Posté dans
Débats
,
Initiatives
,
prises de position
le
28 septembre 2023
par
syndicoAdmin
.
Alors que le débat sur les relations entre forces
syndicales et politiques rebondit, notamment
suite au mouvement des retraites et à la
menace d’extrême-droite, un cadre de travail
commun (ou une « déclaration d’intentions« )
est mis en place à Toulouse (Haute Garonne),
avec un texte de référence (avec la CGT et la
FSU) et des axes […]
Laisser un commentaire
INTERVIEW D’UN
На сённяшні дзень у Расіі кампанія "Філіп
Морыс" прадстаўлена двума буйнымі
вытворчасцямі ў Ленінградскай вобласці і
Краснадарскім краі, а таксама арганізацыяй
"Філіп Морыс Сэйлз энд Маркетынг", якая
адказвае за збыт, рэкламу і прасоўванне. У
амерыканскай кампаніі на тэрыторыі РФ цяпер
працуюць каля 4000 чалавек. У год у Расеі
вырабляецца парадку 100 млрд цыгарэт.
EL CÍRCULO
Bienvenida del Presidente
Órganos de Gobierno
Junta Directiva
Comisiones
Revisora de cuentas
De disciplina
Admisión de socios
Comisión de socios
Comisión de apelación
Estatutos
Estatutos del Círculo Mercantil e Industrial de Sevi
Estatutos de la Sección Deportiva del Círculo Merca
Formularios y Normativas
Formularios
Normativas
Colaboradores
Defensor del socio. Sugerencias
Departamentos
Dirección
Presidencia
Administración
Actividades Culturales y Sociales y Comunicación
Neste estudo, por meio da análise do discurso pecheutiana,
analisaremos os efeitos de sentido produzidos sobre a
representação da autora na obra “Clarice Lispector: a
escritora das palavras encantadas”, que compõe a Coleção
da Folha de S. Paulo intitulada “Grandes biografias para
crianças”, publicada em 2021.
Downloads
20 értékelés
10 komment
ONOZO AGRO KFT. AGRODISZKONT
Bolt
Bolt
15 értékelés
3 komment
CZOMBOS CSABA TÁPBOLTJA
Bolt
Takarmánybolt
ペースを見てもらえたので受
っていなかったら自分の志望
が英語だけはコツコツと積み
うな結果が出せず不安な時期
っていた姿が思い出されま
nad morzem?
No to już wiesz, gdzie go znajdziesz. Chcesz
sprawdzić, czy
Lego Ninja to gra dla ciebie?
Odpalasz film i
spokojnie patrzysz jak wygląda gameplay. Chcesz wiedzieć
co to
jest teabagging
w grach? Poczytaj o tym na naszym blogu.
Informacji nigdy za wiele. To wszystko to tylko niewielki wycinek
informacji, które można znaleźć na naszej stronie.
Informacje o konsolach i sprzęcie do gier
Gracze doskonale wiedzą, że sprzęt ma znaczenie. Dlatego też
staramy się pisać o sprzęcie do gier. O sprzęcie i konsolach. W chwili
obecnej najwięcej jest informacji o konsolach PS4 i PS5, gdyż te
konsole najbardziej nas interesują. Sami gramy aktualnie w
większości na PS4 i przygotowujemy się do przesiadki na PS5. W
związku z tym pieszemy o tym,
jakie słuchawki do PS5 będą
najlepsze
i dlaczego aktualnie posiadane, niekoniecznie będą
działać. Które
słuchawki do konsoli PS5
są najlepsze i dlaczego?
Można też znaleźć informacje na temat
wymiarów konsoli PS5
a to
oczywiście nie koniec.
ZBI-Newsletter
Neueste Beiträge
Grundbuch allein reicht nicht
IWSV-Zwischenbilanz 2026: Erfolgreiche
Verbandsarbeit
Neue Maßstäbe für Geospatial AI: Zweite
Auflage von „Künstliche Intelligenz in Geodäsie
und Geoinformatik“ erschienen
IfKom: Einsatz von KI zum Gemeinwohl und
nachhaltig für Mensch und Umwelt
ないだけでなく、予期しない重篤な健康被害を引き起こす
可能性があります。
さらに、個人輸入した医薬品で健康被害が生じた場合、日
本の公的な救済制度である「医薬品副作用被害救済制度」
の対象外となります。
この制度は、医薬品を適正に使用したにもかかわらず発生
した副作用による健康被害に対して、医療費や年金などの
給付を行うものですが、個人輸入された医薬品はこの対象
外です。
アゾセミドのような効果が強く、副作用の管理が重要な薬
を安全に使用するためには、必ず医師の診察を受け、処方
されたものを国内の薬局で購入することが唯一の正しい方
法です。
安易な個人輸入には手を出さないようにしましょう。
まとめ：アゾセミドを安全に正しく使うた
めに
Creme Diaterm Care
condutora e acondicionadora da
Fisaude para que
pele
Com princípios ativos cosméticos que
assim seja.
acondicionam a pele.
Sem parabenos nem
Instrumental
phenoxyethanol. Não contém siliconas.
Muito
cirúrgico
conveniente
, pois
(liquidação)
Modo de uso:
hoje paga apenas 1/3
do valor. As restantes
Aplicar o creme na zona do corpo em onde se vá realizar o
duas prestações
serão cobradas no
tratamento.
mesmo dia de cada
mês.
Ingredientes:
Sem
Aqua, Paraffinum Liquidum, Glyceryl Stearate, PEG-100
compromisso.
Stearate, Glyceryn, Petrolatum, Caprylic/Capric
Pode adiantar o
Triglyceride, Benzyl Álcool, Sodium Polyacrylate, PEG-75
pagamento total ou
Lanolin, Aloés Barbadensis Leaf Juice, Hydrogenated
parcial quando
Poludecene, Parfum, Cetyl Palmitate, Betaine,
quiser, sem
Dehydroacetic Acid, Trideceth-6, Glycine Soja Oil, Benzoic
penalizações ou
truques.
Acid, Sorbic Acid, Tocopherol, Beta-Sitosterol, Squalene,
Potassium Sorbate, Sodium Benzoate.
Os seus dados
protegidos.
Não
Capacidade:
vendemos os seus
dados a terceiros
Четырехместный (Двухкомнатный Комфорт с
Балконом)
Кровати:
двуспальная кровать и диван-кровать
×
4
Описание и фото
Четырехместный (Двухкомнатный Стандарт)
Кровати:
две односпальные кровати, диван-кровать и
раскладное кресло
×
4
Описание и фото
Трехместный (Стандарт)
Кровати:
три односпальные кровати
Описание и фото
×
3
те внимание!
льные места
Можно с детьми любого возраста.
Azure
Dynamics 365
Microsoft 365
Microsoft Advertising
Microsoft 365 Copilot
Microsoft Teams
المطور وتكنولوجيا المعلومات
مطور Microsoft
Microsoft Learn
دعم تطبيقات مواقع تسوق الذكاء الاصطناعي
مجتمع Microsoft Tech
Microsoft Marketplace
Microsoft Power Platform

■ Exercise aim: Write the whole of the data out again exactly as it stands.

■ Exercise answer:
Posté dans
Débats
,
Initiatives
,
prises de position
le
28 septembre 2023
par
syndicoAdmin
.
Alors que le débat sur les relations entre forces
syndicales et politiques rebondit, notamment
suite au mouvement des retraites et à la
menace d’extrême-droite, un cadre de travail
commun (ou une « déclaration d’intentions« )
est mis en place à Toulouse (Haute Garonne),
avec un texte de référence (avec la CGT et la
FSU) et des axes […]
Laisser un commentaire
INTERVIEW D’UN
На сённяшні дзень у Расіі кампанія "Філіп
Морыс" прадстаўлена двума буйнымі
вытворчасцямі ў Ленінградскай вобласці і
Краснадарскім краі, а таксама арганізацыяй
"Філіп Морыс Сэйлз энд Маркетынг", якая
адказвае за збыт, рэкламу і прасоўванне. У
амерыканскай кампаніі на тэрыторыі РФ цяпер
працуюць каля 4000 чалавек. У год у Расеі
вырабляецца парадку 100 млрд цыгарэт.
EL CÍRCULO
Bienvenida del Presidente
Órganos de Gobierno
Junta Directiva
Comisiones
Revisora de cuentas
De disciplina
Admisión de socios
Comisión de socios
Comisión de apelación
Estatutos
Estatutos del Círculo Mercantil e Industrial de Sevi
Estatutos de la Sección Deportiva del Círculo Merca
Formularios y Normativas
Formularios
Normativas
Colaboradores
Defensor del socio. Sugerencias
Departamentos
Dirección
Presidencia
Administración
Actividades Culturales y Sociales y Comunicación
Neste estudo, por meio da análise do discurso pecheutiana,
analisaremos os efeitos de sentido produzidos sobre a
representação da autora na obra “Clarice Lispector: a
escritora das palavras encantadas”, que compõe a Coleção
da Folha de S. Paulo intitulada “Grandes biografias para
crianças”, publicada em 2021.
Downloads
20 értékelés
10 komment
ONOZO AGRO KFT. AGRODISZKONT
Bolt
Bolt
15 értékelés
3 komment
CZOMBOS CSABA TÁPBOLTJA
Bolt
Takarmánybolt
ペースを見てもらえたので受
っていなかったら自分の志望
が英語だけはコツコツと積み
うな結果が出せず不安な時期
っていた姿が思い出されま
nad morzem?
No to już wiesz, gdzie go znajdziesz. Chcesz
sprawdzić, czy
Lego Ninja to gra dla ciebie?
Odpalasz film i
spokojnie patrzysz jak wygląda gameplay. Chcesz wiedzieć
co to
jest teabagging
w grach? Poczytaj o tym na naszym blogu.
Informacji nigdy za wiele. To wszystko to tylko niewielki wycinek
informacji, które można znaleźć na naszej stronie.
Informacje o konsolach i sprzęcie do gier
Gracze doskonale wiedzą, że sprzęt ma znaczenie. Dlatego też
staramy się pisać o sprzęcie do gier. O sprzęcie i konsolach. W chwili
obecnej najwięcej jest informacji o konsolach PS4 i PS5, gdyż te
konsole najbardziej nas interesują. Sami gramy aktualnie w
większości na PS4 i przygotowujemy się do przesiadki na PS5. W
związku z tym pieszemy o tym,
jakie słuchawki do PS5 będą
najlepsze
i dlaczego aktualnie posiadane, niekoniecznie będą
działać. Które
słuchawki do konsoli PS5
są najlepsze i dlaczego?
Można też znaleźć informacje na temat
wymiarów konsoli PS5
a to
oczywiście nie koniec.
ZBI-Newsletter
Neueste Beiträge
Grundbuch allein reicht nicht
IWSV-Zwischenbilanz 2026: Erfolgreiche
Verbandsarbeit
Neue Maßstäbe für Geospatial AI: Zweite
Auflage von „Künstliche Intelligenz in Geodäsie
und Geoinformatik“ erschienen
IfKom: Einsatz von KI zum Gemeinwohl und
nachhaltig für Mensch und Umwelt
ないだけでなく、予期しない重篤な健康被害を引き起こす
可能性があります。
さらに、個人輸入した医薬品で健康被害が生じた場合、日
本の公的な救済制度である「医薬品副作用被害救済制度」
の対象外となります。
この制度は、医薬品を適正に使用したにもかかわらず発生
した副作用による健康被害に対して、医療費や年金などの
給付を行うものですが、個人輸入された医薬品はこの対象
外です。
アゾセミドのような効果が強く、副作用の管理が重要な薬
を安全に使用するためには、必ず医師の診察を受け、処方
されたものを国内の薬局で購入することが唯一の正しい方
法です。
安易な個人輸入には手を出さないようにしましょう。
まとめ：アゾセミドを安全に正しく使うた
めに
Creme Diaterm Care
condutora e acondicionadora da
Fisaude para que
pele
Com princípios ativos cosméticos que
assim seja.
acondicionam a pele.
Sem parabenos nem
Instrumental
phenoxyethanol. Não contém siliconas.
Muito
cirúrgico
conveniente
, pois
(liquidação)
Modo de uso:
hoje paga apenas 1/3
do valor. As restantes
Aplicar o creme na zona do corpo em onde se vá realizar o
duas prestações
serão cobradas no
tratamento.
mesmo dia de cada
mês.
Ingredientes:
Sem
Aqua, Paraffinum Liquidum, Glyceryl Stearate, PEG-100
compromisso.
Stearate, Glyceryn, Petrolatum, Caprylic/Capric
Pode adiantar o
Triglyceride, Benzyl Álcool, Sodium Polyacrylate, PEG-75
pagamento total ou
Lanolin, Aloés Barbadensis Leaf Juice, Hydrogenated
parcial quando
Poludecene, Parfum, Cetyl Palmitate, Betaine,
quiser, sem
Dehydroacetic Acid, Trideceth-6, Glycine Soja Oil, Benzoic
penalizações ou
truques.
Acid, Sorbic Acid, Tocopherol, Beta-Sitosterol, Squalene,
Potassium Sorbate, Sodium Benzoate.
Os seus dados
protegidos.
Não
Capacidade:
vendemos os seus
dados a terceiros
Четырехместный (Двухкомнатный Комфорт с
Балконом)
Кровати:
двуспальная кровать и диван-кровать
×
4
Описание и фото
Четырехместный (Двухкомнатный Стандарт)
Кровати:
две односпальные кровати, диван-кровать и
раскладное кресло
×
4
Описание и фото
Трехместный (Стандарт)
Кровати:
три односпальные кровати
Описание и фото
×
3
те внимание!
льные места
Можно с детьми любого возраста.
Azure
Dynamics 365
Microsoft 365
Microsoft Advertising
Microsoft 365 Copilot
Microsoft Teams
المطور وتكنولوجيا المعلومات
مطور Microsoft
Microsoft Learn
دعم تطبيقات مواقع تسوق الذكاء الاصطناعي
مجتمع Microsoft Tech
Microsoft Marketplace
Microsoft Power Platform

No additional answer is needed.